NEW DELHI: The Lashkar-e-Tayyaba, a terrorist outfit based in Pakistan, has been allowed by the military regime to hold a three-day congregation from November 3 at Muridke. The head of the organisation, Hafiz Saeed, has directed the terrorists affiliated to the Lashkar to carry out special strikes against India and "use heavy artillery in Kashmir."

Pakistan President Mohammed Tarar and Chief Executive General Pervez Musharraf have been invited by the terrorist group, which was involved in the Kargil conflict.

The president of Pakistan-occupied Kashmir, Sardar Mohammed Ibrahim Khan, and its prime minister, Sultan Mehmood Choudhary, have accepted the invitation to attend the congregation which is expected to be attended by 10 lakh people, including chiefs of international jihadi organisations. Religious affairs minister Raja Zafar-ul Haq and interior minister Choudhary Shujaat Husain of the dismissed government are also likely to attend.

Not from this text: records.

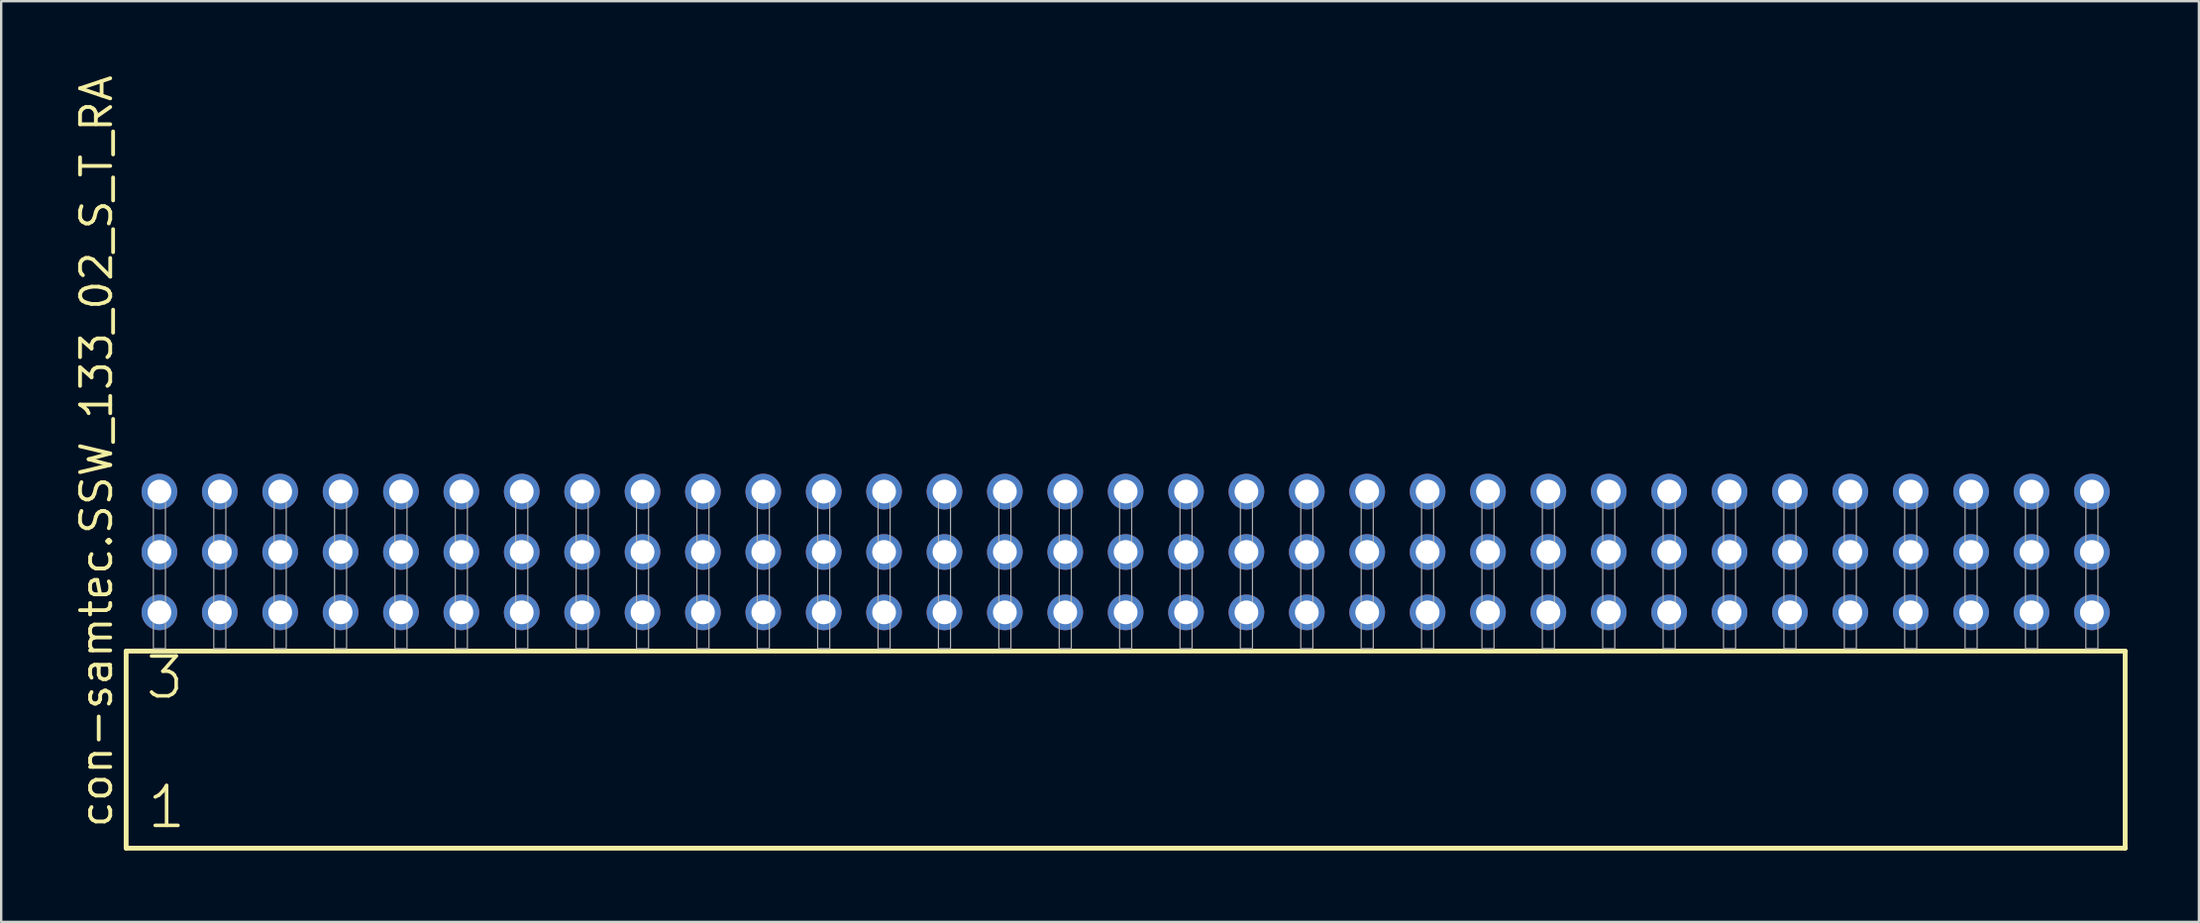
<source format=kicad_pcb>
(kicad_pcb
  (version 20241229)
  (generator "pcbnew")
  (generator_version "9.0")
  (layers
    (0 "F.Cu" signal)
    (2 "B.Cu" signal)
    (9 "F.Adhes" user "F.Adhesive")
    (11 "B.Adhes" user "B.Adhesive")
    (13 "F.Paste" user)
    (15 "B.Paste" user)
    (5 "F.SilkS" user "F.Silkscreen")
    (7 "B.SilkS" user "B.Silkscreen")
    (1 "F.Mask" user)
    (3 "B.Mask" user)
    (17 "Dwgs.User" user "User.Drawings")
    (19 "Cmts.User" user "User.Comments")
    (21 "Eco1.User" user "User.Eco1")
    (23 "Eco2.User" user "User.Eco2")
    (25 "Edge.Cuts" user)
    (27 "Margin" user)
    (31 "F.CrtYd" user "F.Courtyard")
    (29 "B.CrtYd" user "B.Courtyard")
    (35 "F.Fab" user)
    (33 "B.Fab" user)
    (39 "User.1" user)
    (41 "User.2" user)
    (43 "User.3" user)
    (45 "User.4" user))
  (footprint "con-samtec.SSW_133_02_S_T_RA"
    (layer "F.Cu")
    (at 44.295 24.235)
    (property "Reference" "con-samtec.SSW_133_02_S_T_RA" (at -42.545 7.62 90) (layer "F.SilkS") (effects (font (size 1.27 1.27) (thickness 0.16)) (justify left bottom)))
    (attr through_hole)
    (fp_line (start -42.039 0.106) (end -42.039 8.396) (stroke (width 0.203) (type default)) (layer "F.SilkS"))
    (fp_line (start -42.039 8.396) (end 42.039 8.396) (stroke (width 0.203) (type default)) (layer "F.SilkS"))
    (fp_line (start 42.039 0.106) (end -42.039 0.106) (stroke (width 0.203) (type default)) (layer "F.SilkS"))
    (fp_line (start 42.039 8.396) (end 42.039 0.106) (stroke (width 0.203) (type default)) (layer "F.SilkS"))
    (fp_rect (start -40.894 0) (end -40.386 -6.858) (stroke (width 0.05) (type default)) (fill no) (layer "F.Fab"))
    (fp_rect (start -38.354 0) (end -37.846 -6.858) (stroke (width 0.05) (type default)) (fill no) (layer "F.Fab"))
    (fp_rect (start -35.814 0) (end -35.306 -6.858) (stroke (width 0.05) (type default)) (fill no) (layer "F.Fab"))
    (fp_rect (start -33.274 0) (end -32.766 -6.858) (stroke (width 0.05) (type default)) (fill no) (layer "F.Fab"))
    (fp_rect (start -30.734 0) (end -30.226 -6.858) (stroke (width 0.05) (type default)) (fill no) (layer "F.Fab"))
    (fp_rect (start -28.194 0) (end -27.686 -6.858) (stroke (width 0.05) (type default)) (fill no) (layer "F.Fab"))
    (fp_rect (start -25.654 0) (end -25.146 -6.858) (stroke (width 0.05) (type default)) (fill no) (layer "F.Fab"))
    (fp_rect (start -23.114 0) (end -22.606 -6.858) (stroke (width 0.05) (type default)) (fill no) (layer "F.Fab"))
    (fp_rect (start -20.574 0) (end -20.066 -6.858) (stroke (width 0.05) (type default)) (fill no) (layer "F.Fab"))
    (fp_rect (start -18.034 0) (end -17.526 -6.858) (stroke (width 0.05) (type default)) (fill no) (layer "F.Fab"))
    (fp_rect (start -15.494 0) (end -14.986 -6.858) (stroke (width 0.05) (type default)) (fill no) (layer "F.Fab"))
    (fp_rect (start -12.954 0) (end -12.446 -6.858) (stroke (width 0.05) (type default)) (fill no) (layer "F.Fab"))
    (fp_rect (start -10.414 0) (end -9.906 -6.858) (stroke (width 0.05) (type default)) (fill no) (layer "F.Fab"))
    (fp_rect (start -7.874 0) (end -7.366 -6.858) (stroke (width 0.05) (type default)) (fill no) (layer "F.Fab"))
    (fp_rect (start -5.334 0) (end -4.826 -6.858) (stroke (width 0.05) (type default)) (fill no) (layer "F.Fab"))
    (fp_rect (start -2.794 0) (end -2.286 -6.858) (stroke (width 0.05) (type default)) (fill no) (layer "F.Fab"))
    (fp_rect (start -0.254 0) (end 0.254 -6.858) (stroke (width 0.05) (type default)) (fill no) (layer "F.Fab"))
    (fp_rect (start 2.286 0) (end 2.794 -6.858) (stroke (width 0.05) (type default)) (fill no) (layer "F.Fab"))
    (fp_rect (start 4.826 0) (end 5.334 -6.858) (stroke (width 0.05) (type default)) (fill no) (layer "F.Fab"))
    (fp_rect (start 7.366 0) (end 7.874 -6.858) (stroke (width 0.05) (type default)) (fill no) (layer "F.Fab"))
    (fp_rect (start 9.906 0) (end 10.414 -6.858) (stroke (width 0.05) (type default)) (fill no) (layer "F.Fab"))
    (fp_rect (start 12.446 0) (end 12.954 -6.858) (stroke (width 0.05) (type default)) (fill no) (layer "F.Fab"))
    (fp_rect (start 14.986 0) (end 15.494 -6.858) (stroke (width 0.05) (type default)) (fill no) (layer "F.Fab"))
    (fp_rect (start 17.526 0) (end 18.034 -6.858) (stroke (width 0.05) (type default)) (fill no) (layer "F.Fab"))
    (fp_rect (start 20.066 0) (end 20.574 -6.858) (stroke (width 0.05) (type default)) (fill no) (layer "F.Fab"))
    (fp_rect (start 22.606 0) (end 23.114 -6.858) (stroke (width 0.05) (type default)) (fill no) (layer "F.Fab"))
    (fp_rect (start 25.146 0) (end 25.654 -6.858) (stroke (width 0.05) (type default)) (fill no) (layer "F.Fab"))
    (fp_rect (start 27.686 0) (end 28.194 -6.858) (stroke (width 0.05) (type default)) (fill no) (layer "F.Fab"))
    (fp_rect (start 30.226 0) (end 30.734 -6.858) (stroke (width 0.05) (type default)) (fill no) (layer "F.Fab"))
    (fp_rect (start 32.766 0) (end 33.274 -6.858) (stroke (width 0.05) (type default)) (fill no) (layer "F.Fab"))
    (fp_rect (start 35.306 0) (end 35.814 -6.858) (stroke (width 0.05) (type default)) (fill no) (layer "F.Fab"))
    (fp_rect (start 37.846 0) (end 38.354 -6.858) (stroke (width 0.05) (type default)) (fill no) (layer "F.Fab"))
    (fp_rect (start 40.386 0) (end 40.894 -6.858) (stroke (width 0.05) (type default)) (fill no) (layer "F.Fab"))
    (fp_text user "1" (at -41.235 7.65 0) (layer "F.SilkS") (effects (font (size 1.676 1.676) (thickness 0.15)) (justify left bottom)))
    (fp_text user "3" (at -41.31 2.2 0) (layer "F.SilkS") (effects (font (size 1.676 1.676) (thickness 0.15)) (justify left bottom)))
    (pad "1" thru_hole circle (at -40.64 -1.524) (size 1.5 1.5) (drill 1) (layers "*.Cu" "*.Mask"))
    (pad "2" thru_hole circle (at -40.64 -4.064) (size 1.5 1.5) (drill 1) (layers "*.Cu" "*.Mask"))
    (pad "3" thru_hole circle (at -40.64 -6.604) (size 1.5 1.5) (drill 1) (layers "*.Cu" "*.Mask"))
    (pad "4" thru_hole circle (at -38.1 -1.524) (size 1.5 1.5) (drill 1) (layers "*.Cu" "*.Mask"))
    (pad "5" thru_hole circle (at -38.1 -4.064) (size 1.5 1.5) (drill 1) (layers "*.Cu" "*.Mask"))
    (pad "6" thru_hole circle (at -38.1 -6.604) (size 1.5 1.5) (drill 1) (layers "*.Cu" "*.Mask"))
    (pad "7" thru_hole circle (at -35.56 -1.524) (size 1.5 1.5) (drill 1) (layers "*.Cu" "*.Mask"))
    (pad "8" thru_hole circle (at -35.56 -4.064) (size 1.5 1.5) (drill 1) (layers "*.Cu" "*.Mask"))
    (pad "9" thru_hole circle (at -35.56 -6.604) (size 1.5 1.5) (drill 1) (layers "*.Cu" "*.Mask"))
    (pad "10" thru_hole circle (at -33.02 -1.524) (size 1.5 1.5) (drill 1) (layers "*.Cu" "*.Mask"))
    (pad "11" thru_hole circle (at -33.02 -4.064) (size 1.5 1.5) (drill 1) (layers "*.Cu" "*.Mask"))
    (pad "12" thru_hole circle (at -33.02 -6.604) (size 1.5 1.5) (drill 1) (layers "*.Cu" "*.Mask"))
    (pad "13" thru_hole circle (at -30.48 -1.524) (size 1.5 1.5) (drill 1) (layers "*.Cu" "*.Mask"))
    (pad "14" thru_hole circle (at -30.48 -4.064) (size 1.5 1.5) (drill 1) (layers "*.Cu" "*.Mask"))
    (pad "15" thru_hole circle (at -30.48 -6.604) (size 1.5 1.5) (drill 1) (layers "*.Cu" "*.Mask"))
    (pad "16" thru_hole circle (at -27.94 -1.524) (size 1.5 1.5) (drill 1) (layers "*.Cu" "*.Mask"))
    (pad "17" thru_hole circle (at -27.94 -4.064) (size 1.5 1.5) (drill 1) (layers "*.Cu" "*.Mask"))
    (pad "18" thru_hole circle (at -27.94 -6.604) (size 1.5 1.5) (drill 1) (layers "*.Cu" "*.Mask"))
    (pad "19" thru_hole circle (at -25.4 -1.524) (size 1.5 1.5) (drill 1) (layers "*.Cu" "*.Mask"))
    (pad "20" thru_hole circle (at -25.4 -4.064) (size 1.5 1.5) (drill 1) (layers "*.Cu" "*.Mask"))
    (pad "21" thru_hole circle (at -25.4 -6.604) (size 1.5 1.5) (drill 1) (layers "*.Cu" "*.Mask"))
    (pad "22" thru_hole circle (at -22.86 -1.524) (size 1.5 1.5) (drill 1) (layers "*.Cu" "*.Mask"))
    (pad "23" thru_hole circle (at -22.86 -4.064) (size 1.5 1.5) (drill 1) (layers "*.Cu" "*.Mask"))
    (pad "24" thru_hole circle (at -22.86 -6.604) (size 1.5 1.5) (drill 1) (layers "*.Cu" "*.Mask"))
    (pad "25" thru_hole circle (at -20.32 -1.524) (size 1.5 1.5) (drill 1) (layers "*.Cu" "*.Mask"))
    (pad "26" thru_hole circle (at -20.32 -4.064) (size 1.5 1.5) (drill 1) (layers "*.Cu" "*.Mask"))
    (pad "27" thru_hole circle (at -20.32 -6.604) (size 1.5 1.5) (drill 1) (layers "*.Cu" "*.Mask"))
    (pad "28" thru_hole circle (at -17.78 -1.524) (size 1.5 1.5) (drill 1) (layers "*.Cu" "*.Mask"))
    (pad "29" thru_hole circle (at -17.78 -4.064) (size 1.5 1.5) (drill 1) (layers "*.Cu" "*.Mask"))
    (pad "30" thru_hole circle (at -17.78 -6.604) (size 1.5 1.5) (drill 1) (layers "*.Cu" "*.Mask"))
    (pad "31" thru_hole circle (at -15.24 -1.524) (size 1.5 1.5) (drill 1) (layers "*.Cu" "*.Mask"))
    (pad "32" thru_hole circle (at -15.24 -4.064) (size 1.5 1.5) (drill 1) (layers "*.Cu" "*.Mask"))
    (pad "33" thru_hole circle (at -15.24 -6.604) (size 1.5 1.5) (drill 1) (layers "*.Cu" "*.Mask"))
    (pad "34" thru_hole circle (at -12.7 -1.524) (size 1.5 1.5) (drill 1) (layers "*.Cu" "*.Mask"))
    (pad "35" thru_hole circle (at -12.7 -4.064) (size 1.5 1.5) (drill 1) (layers "*.Cu" "*.Mask"))
    (pad "36" thru_hole circle (at -12.7 -6.604) (size 1.5 1.5) (drill 1) (layers "*.Cu" "*.Mask"))
    (pad "37" thru_hole circle (at -10.16 -1.524) (size 1.5 1.5) (drill 1) (layers "*.Cu" "*.Mask"))
    (pad "38" thru_hole circle (at -10.16 -4.064) (size 1.5 1.5) (drill 1) (layers "*.Cu" "*.Mask"))
    (pad "39" thru_hole circle (at -10.16 -6.604) (size 1.5 1.5) (drill 1) (layers "*.Cu" "*.Mask"))
    (pad "40" thru_hole circle (at -7.62 -1.524) (size 1.5 1.5) (drill 1) (layers "*.Cu" "*.Mask"))
    (pad "41" thru_hole circle (at -7.62 -4.064) (size 1.5 1.5) (drill 1) (layers "*.Cu" "*.Mask"))
    (pad "42" thru_hole circle (at -7.62 -6.604) (size 1.5 1.5) (drill 1) (layers "*.Cu" "*.Mask"))
    (pad "43" thru_hole circle (at -5.08 -1.524) (size 1.5 1.5) (drill 1) (layers "*.Cu" "*.Mask"))
    (pad "44" thru_hole circle (at -5.08 -4.064) (size 1.5 1.5) (drill 1) (layers "*.Cu" "*.Mask"))
    (pad "45" thru_hole circle (at -5.08 -6.604) (size 1.5 1.5) (drill 1) (layers "*.Cu" "*.Mask"))
    (pad "46" thru_hole circle (at -2.54 -1.524) (size 1.5 1.5) (drill 1) (layers "*.Cu" "*.Mask"))
    (pad "47" thru_hole circle (at -2.54 -4.064) (size 1.5 1.5) (drill 1) (layers "*.Cu" "*.Mask"))
    (pad "48" thru_hole circle (at -2.54 -6.604) (size 1.5 1.5) (drill 1) (layers "*.Cu" "*.Mask"))
    (pad "49" thru_hole circle (at 0 -1.524) (size 1.5 1.5) (drill 1) (layers "*.Cu" "*.Mask"))
    (pad "50" thru_hole circle (at 0 -4.064) (size 1.5 1.5) (drill 1) (layers "*.Cu" "*.Mask"))
    (pad "51" thru_hole circle (at 0 -6.604) (size 1.5 1.5) (drill 1) (layers "*.Cu" "*.Mask"))
    (pad "52" thru_hole circle (at 2.54 -1.524) (size 1.5 1.5) (drill 1) (layers "*.Cu" "*.Mask"))
    (pad "53" thru_hole circle (at 2.54 -4.064) (size 1.5 1.5) (drill 1) (layers "*.Cu" "*.Mask"))
    (pad "54" thru_hole circle (at 2.54 -6.604) (size 1.5 1.5) (drill 1) (layers "*.Cu" "*.Mask"))
    (pad "55" thru_hole circle (at 5.08 -1.524) (size 1.5 1.5) (drill 1) (layers "*.Cu" "*.Mask"))
    (pad "56" thru_hole circle (at 5.08 -4.064) (size 1.5 1.5) (drill 1) (layers "*.Cu" "*.Mask"))
    (pad "57" thru_hole circle (at 5.08 -6.604) (size 1.5 1.5) (drill 1) (layers "*.Cu" "*.Mask"))
    (pad "58" thru_hole circle (at 7.62 -1.524) (size 1.5 1.5) (drill 1) (layers "*.Cu" "*.Mask"))
    (pad "59" thru_hole circle (at 7.62 -4.064) (size 1.5 1.5) (drill 1) (layers "*.Cu" "*.Mask"))
    (pad "60" thru_hole circle (at 7.62 -6.604) (size 1.5 1.5) (drill 1) (layers "*.Cu" "*.Mask"))
    (pad "61" thru_hole circle (at 10.16 -1.524) (size 1.5 1.5) (drill 1) (layers "*.Cu" "*.Mask"))
    (pad "62" thru_hole circle (at 10.16 -4.064) (size 1.5 1.5) (drill 1) (layers "*.Cu" "*.Mask"))
    (pad "63" thru_hole circle (at 10.16 -6.604) (size 1.5 1.5) (drill 1) (layers "*.Cu" "*.Mask"))
    (pad "64" thru_hole circle (at 12.7 -1.524) (size 1.5 1.5) (drill 1) (layers "*.Cu" "*.Mask"))
    (pad "65" thru_hole circle (at 12.7 -4.064) (size 1.5 1.5) (drill 1) (layers "*.Cu" "*.Mask"))
    (pad "66" thru_hole circle (at 12.7 -6.604) (size 1.5 1.5) (drill 1) (layers "*.Cu" "*.Mask"))
    (pad "67" thru_hole circle (at 15.24 -1.524) (size 1.5 1.5) (drill 1) (layers "*.Cu" "*.Mask"))
    (pad "68" thru_hole circle (at 15.24 -4.064) (size 1.5 1.5) (drill 1) (layers "*.Cu" "*.Mask"))
    (pad "69" thru_hole circle (at 15.24 -6.604) (size 1.5 1.5) (drill 1) (layers "*.Cu" "*.Mask"))
    (pad "70" thru_hole circle (at 17.78 -1.524) (size 1.5 1.5) (drill 1) (layers "*.Cu" "*.Mask"))
    (pad "71" thru_hole circle (at 17.78 -4.064) (size 1.5 1.5) (drill 1) (layers "*.Cu" "*.Mask"))
    (pad "72" thru_hole circle (at 17.78 -6.604) (size 1.5 1.5) (drill 1) (layers "*.Cu" "*.Mask"))
    (pad "73" thru_hole circle (at 20.32 -1.524) (size 1.5 1.5) (drill 1) (layers "*.Cu" "*.Mask"))
    (pad "74" thru_hole circle (at 20.32 -4.064) (size 1.5 1.5) (drill 1) (layers "*.Cu" "*.Mask"))
    (pad "75" thru_hole circle (at 20.32 -6.604) (size 1.5 1.5) (drill 1) (layers "*.Cu" "*.Mask"))
    (pad "76" thru_hole circle (at 22.86 -1.524) (size 1.5 1.5) (drill 1) (layers "*.Cu" "*.Mask"))
    (pad "77" thru_hole circle (at 22.86 -4.064) (size 1.5 1.5) (drill 1) (layers "*.Cu" "*.Mask"))
    (pad "78" thru_hole circle (at 22.86 -6.604) (size 1.5 1.5) (drill 1) (layers "*.Cu" "*.Mask"))
    (pad "79" thru_hole circle (at 25.4 -1.524) (size 1.5 1.5) (drill 1) (layers "*.Cu" "*.Mask"))
    (pad "80" thru_hole circle (at 25.4 -4.064) (size 1.5 1.5) (drill 1) (layers "*.Cu" "*.Mask"))
    (pad "81" thru_hole circle (at 25.4 -6.604) (size 1.5 1.5) (drill 1) (layers "*.Cu" "*.Mask"))
    (pad "82" thru_hole circle (at 27.94 -1.524) (size 1.5 1.5) (drill 1) (layers "*.Cu" "*.Mask"))
    (pad "83" thru_hole circle (at 27.94 -4.064) (size 1.5 1.5) (drill 1) (layers "*.Cu" "*.Mask"))
    (pad "84" thru_hole circle (at 27.94 -6.604) (size 1.5 1.5) (drill 1) (layers "*.Cu" "*.Mask"))
    (pad "85" thru_hole circle (at 30.48 -1.524) (size 1.5 1.5) (drill 1) (layers "*.Cu" "*.Mask"))
    (pad "86" thru_hole circle (at 30.48 -4.064) (size 1.5 1.5) (drill 1) (layers "*.Cu" "*.Mask"))
    (pad "87" thru_hole circle (at 30.48 -6.604) (size 1.5 1.5) (drill 1) (layers "*.Cu" "*.Mask"))
    (pad "88" thru_hole circle (at 33.02 -1.524) (size 1.5 1.5) (drill 1) (layers "*.Cu" "*.Mask"))
    (pad "89" thru_hole circle (at 33.02 -4.064) (size 1.5 1.5) (drill 1) (layers "*.Cu" "*.Mask"))
    (pad "90" thru_hole circle (at 33.02 -6.604) (size 1.5 1.5) (drill 1) (layers "*.Cu" "*.Mask"))
    (pad "91" thru_hole circle (at 35.56 -1.524) (size 1.5 1.5) (drill 1) (layers "*.Cu" "*.Mask"))
    (pad "92" thru_hole circle (at 35.56 -4.064) (size 1.5 1.5) (drill 1) (layers "*.Cu" "*.Mask"))
    (pad "93" thru_hole circle (at 35.56 -6.604) (size 1.5 1.5) (drill 1) (layers "*.Cu" "*.Mask"))
    (pad "94" thru_hole circle (at 38.1 -1.524) (size 1.5 1.5) (drill 1) (layers "*.Cu" "*.Mask"))
    (pad "95" thru_hole circle (at 38.1 -4.064) (size 1.5 1.5) (drill 1) (layers "*.Cu" "*.Mask"))
    (pad "96" thru_hole circle (at 38.1 -6.604) (size 1.5 1.5) (drill 1) (layers "*.Cu" "*.Mask"))
    (pad "97" thru_hole circle (at 40.64 -1.524) (size 1.5 1.5) (drill 1) (layers "*.Cu" "*.Mask"))
    (pad "98" thru_hole circle (at 40.64 -4.064) (size 1.5 1.5) (drill 1) (layers "*.Cu" "*.Mask"))
    (pad "99" thru_hole circle (at 40.64 -6.604) (size 1.5 1.5) (drill 1) (layers "*.Cu" "*.Mask")))
  (gr_rect
    (start -3 -3)
    (end 89.436 35.733)
    (stroke (width 0.1) (type default))
    (fill no)
    (layer "Edge.Cuts")))
</source>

The Lashkar had openly admitted that its mujahideen were part of the operation and had been opposed to the Pakistan government's decision to withdraw from "Indian-held territory." The Lashkar has been waging what it describes as a "jihad for the liberation of Kashmir" in the Valley and is one of the major terrorist groups trained, funded and supported by successive Pakistan regimes operating in Kashmir.

General Musharraf's decision to allow the congregation at Muridke is being interpreted in government circles here as a clear indication that he is not serious about a dialogue with India. The Vajpayee government has been demanding an end to cross-border terrorism as a pre-condition to the dialogue and the Muridke meet is seen here as a signal that the military rulers are not in the mood for any confrontation with the terrorist and hardline organisations operating out of Pakistan. The Lashkar-e-Tayyaba is setting up a modern media centre at Muridke for the meet where weapons allegedly taken from the Indian security forces will be put on display. The organisation has also promised to play tape-recordings of the voices of Indian security personnel when they were attacked by the mujahideen.